BEGIN

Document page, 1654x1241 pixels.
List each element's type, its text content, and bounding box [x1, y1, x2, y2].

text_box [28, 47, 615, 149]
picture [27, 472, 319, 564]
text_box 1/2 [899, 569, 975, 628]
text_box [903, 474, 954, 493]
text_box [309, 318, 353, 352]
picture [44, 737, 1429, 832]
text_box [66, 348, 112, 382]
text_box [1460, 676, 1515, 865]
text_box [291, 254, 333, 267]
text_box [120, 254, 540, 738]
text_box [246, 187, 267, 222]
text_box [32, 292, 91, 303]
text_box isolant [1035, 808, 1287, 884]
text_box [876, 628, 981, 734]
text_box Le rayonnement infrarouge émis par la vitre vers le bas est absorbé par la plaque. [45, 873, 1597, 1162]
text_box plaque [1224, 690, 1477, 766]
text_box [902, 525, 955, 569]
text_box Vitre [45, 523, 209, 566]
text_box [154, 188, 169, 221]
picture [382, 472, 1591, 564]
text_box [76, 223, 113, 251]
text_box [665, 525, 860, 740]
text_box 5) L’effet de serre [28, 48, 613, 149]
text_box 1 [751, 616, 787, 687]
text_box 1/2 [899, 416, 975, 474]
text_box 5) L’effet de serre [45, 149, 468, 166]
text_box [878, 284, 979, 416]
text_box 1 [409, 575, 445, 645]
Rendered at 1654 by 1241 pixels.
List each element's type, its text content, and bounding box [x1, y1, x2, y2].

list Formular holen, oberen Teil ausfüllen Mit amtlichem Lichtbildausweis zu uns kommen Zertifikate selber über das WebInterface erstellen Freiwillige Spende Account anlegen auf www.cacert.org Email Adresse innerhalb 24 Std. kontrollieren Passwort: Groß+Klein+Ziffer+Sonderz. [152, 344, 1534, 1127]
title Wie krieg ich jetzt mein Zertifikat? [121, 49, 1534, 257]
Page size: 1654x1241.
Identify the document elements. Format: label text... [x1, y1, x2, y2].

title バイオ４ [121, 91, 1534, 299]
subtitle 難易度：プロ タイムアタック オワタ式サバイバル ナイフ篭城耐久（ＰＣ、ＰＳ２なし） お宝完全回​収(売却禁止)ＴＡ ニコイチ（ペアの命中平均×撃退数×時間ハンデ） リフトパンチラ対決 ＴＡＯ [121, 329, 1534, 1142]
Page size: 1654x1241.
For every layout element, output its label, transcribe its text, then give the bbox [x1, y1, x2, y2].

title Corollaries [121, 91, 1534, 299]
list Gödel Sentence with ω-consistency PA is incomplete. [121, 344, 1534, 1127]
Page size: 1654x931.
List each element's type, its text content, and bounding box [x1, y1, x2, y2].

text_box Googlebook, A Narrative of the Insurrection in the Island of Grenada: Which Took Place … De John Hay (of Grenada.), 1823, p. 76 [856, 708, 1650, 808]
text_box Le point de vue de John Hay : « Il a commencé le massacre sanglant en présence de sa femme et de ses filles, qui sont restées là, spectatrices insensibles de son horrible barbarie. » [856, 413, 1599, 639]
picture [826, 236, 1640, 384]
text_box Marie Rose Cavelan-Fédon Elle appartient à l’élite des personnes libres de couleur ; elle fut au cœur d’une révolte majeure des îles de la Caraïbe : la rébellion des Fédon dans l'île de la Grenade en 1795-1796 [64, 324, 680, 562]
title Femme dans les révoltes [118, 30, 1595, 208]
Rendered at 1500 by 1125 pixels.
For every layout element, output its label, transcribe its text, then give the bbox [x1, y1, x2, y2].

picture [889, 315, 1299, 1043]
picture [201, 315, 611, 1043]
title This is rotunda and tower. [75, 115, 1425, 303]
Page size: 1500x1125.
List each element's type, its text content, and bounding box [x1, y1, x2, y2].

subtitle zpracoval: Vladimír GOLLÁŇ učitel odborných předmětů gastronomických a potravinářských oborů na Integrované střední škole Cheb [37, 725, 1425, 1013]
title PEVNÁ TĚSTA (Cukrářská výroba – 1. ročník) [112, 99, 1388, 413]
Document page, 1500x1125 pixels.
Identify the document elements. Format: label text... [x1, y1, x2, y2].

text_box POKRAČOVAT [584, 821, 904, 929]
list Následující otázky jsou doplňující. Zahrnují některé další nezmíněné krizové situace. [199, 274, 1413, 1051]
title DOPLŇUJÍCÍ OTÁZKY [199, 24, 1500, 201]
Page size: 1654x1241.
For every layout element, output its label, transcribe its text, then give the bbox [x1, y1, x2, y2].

END

## CHALLENGE
Reproduce the material above, replacing every "Page size" with "Canvas size" and leaving everything else the same.

## EXERCISE RESULT
Document page, 1654x1241 pixels.
List each element's type, its text content, and bounding box [x1, y1, x2, y2].

text_box [28, 47, 615, 149]
picture [27, 472, 319, 564]
text_box 1/2 [899, 569, 975, 628]
text_box [903, 474, 954, 493]
text_box [309, 318, 353, 352]
picture [44, 737, 1429, 832]
text_box [66, 348, 112, 382]
text_box [1460, 676, 1515, 865]
text_box [291, 254, 333, 267]
text_box [120, 254, 540, 738]
text_box [246, 187, 267, 222]
text_box [32, 292, 91, 303]
text_box isolant [1035, 808, 1287, 884]
text_box [876, 628, 981, 734]
text_box Le rayonnement infrarouge émis par la vitre vers le bas est absorbé par la plaque. [45, 873, 1597, 1162]
text_box plaque [1224, 690, 1477, 766]
text_box [902, 525, 955, 569]
text_box Vitre [45, 523, 209, 566]
text_box [154, 188, 169, 221]
picture [382, 472, 1591, 564]
text_box [76, 223, 113, 251]
text_box [665, 525, 860, 740]
text_box 5) L’effet de serre [28, 48, 613, 149]
text_box 1 [751, 616, 787, 687]
text_box 1/2 [899, 416, 975, 474]
text_box 5) L’effet de serre [45, 149, 468, 166]
text_box [878, 284, 979, 416]
text_box 1 [409, 575, 445, 645]
Rendered at 1654 by 1241 pixels.
List each element's type, its text content, and bounding box [x1, y1, x2, y2].

list Formular holen, oberen Teil ausfüllen Mit amtlichem Lichtbildausweis zu uns kommen Zertifikate selber über das WebInterface erstellen Freiwillige Spende Account anlegen auf www.cacert.org Email Adresse innerhalb 24 Std. kontrollieren Passwort: Groß+Klein+Ziffer+Sonderz. [152, 344, 1534, 1127]
title Wie krieg ich jetzt mein Zertifikat? [121, 49, 1534, 257]
Canvas size: 1654x1241.
Identify the document elements. Format: label text... [x1, y1, x2, y2].

title バイオ４ [121, 91, 1534, 299]
subtitle 難易度：プロ タイムアタック オワタ式サバイバル ナイフ篭城耐久（ＰＣ、ＰＳ２なし） お宝完全回​収(売却禁止)ＴＡ ニコイチ（ペアの命中平均×撃退数×時間ハンデ） リフトパンチラ対決 ＴＡＯ [121, 329, 1534, 1142]
Canvas size: 1654x1241.
For every layout element, output its label, transcribe its text, then give the bbox [x1, y1, x2, y2].

title Corollaries [121, 91, 1534, 299]
list Gödel Sentence with ω-consistency PA is incomplete. [121, 344, 1534, 1127]
Canvas size: 1654x931.
List each element's type, its text content, and bounding box [x1, y1, x2, y2].

text_box Googlebook, A Narrative of the Insurrection in the Island of Grenada: Which Took Place … De John Hay (of Grenada.), 1823, p. 76 [856, 708, 1650, 808]
text_box Le point de vue de John Hay : « Il a commencé le massacre sanglant en présence de sa femme et de ses filles, qui sont restées là, spectatrices insensibles de son horrible barbarie. » [856, 413, 1599, 639]
picture [826, 236, 1640, 384]
text_box Marie Rose Cavelan-Fédon Elle appartient à l’élite des personnes libres de couleur ; elle fut au cœur d’une révolte majeure des îles de la Caraïbe : la rébellion des Fédon dans l'île de la Grenade en 1795-1796 [64, 324, 680, 562]
title Femme dans les révoltes [118, 30, 1595, 208]
Rendered at 1500 by 1125 pixels.
For every layout element, output its label, transcribe its text, then give the bbox [x1, y1, x2, y2].

picture [889, 315, 1299, 1043]
picture [201, 315, 611, 1043]
title This is rotunda and tower. [75, 115, 1425, 303]
Canvas size: 1500x1125.
List each element's type, its text content, and bounding box [x1, y1, x2, y2].

subtitle zpracoval: Vladimír GOLLÁŇ učitel odborných předmětů gastronomických a potravinářských oborů na Integrované střední škole Cheb [37, 725, 1425, 1013]
title PEVNÁ TĚSTA (Cukrářská výroba – 1. ročník) [112, 99, 1388, 413]
Document page, 1500x1125 pixels.
Identify the document elements. Format: label text... [x1, y1, x2, y2].

text_box POKRAČOVAT [584, 821, 904, 929]
list Následující otázky jsou doplňující. Zahrnují některé další nezmíněné krizové situace. [199, 274, 1413, 1051]
title DOPLŇUJÍCÍ OTÁZKY [199, 24, 1500, 201]
Canvas size: 1654x1241.
For every layout element, output its label, transcribe its text, then give the bbox [x1, y1, x2, y2].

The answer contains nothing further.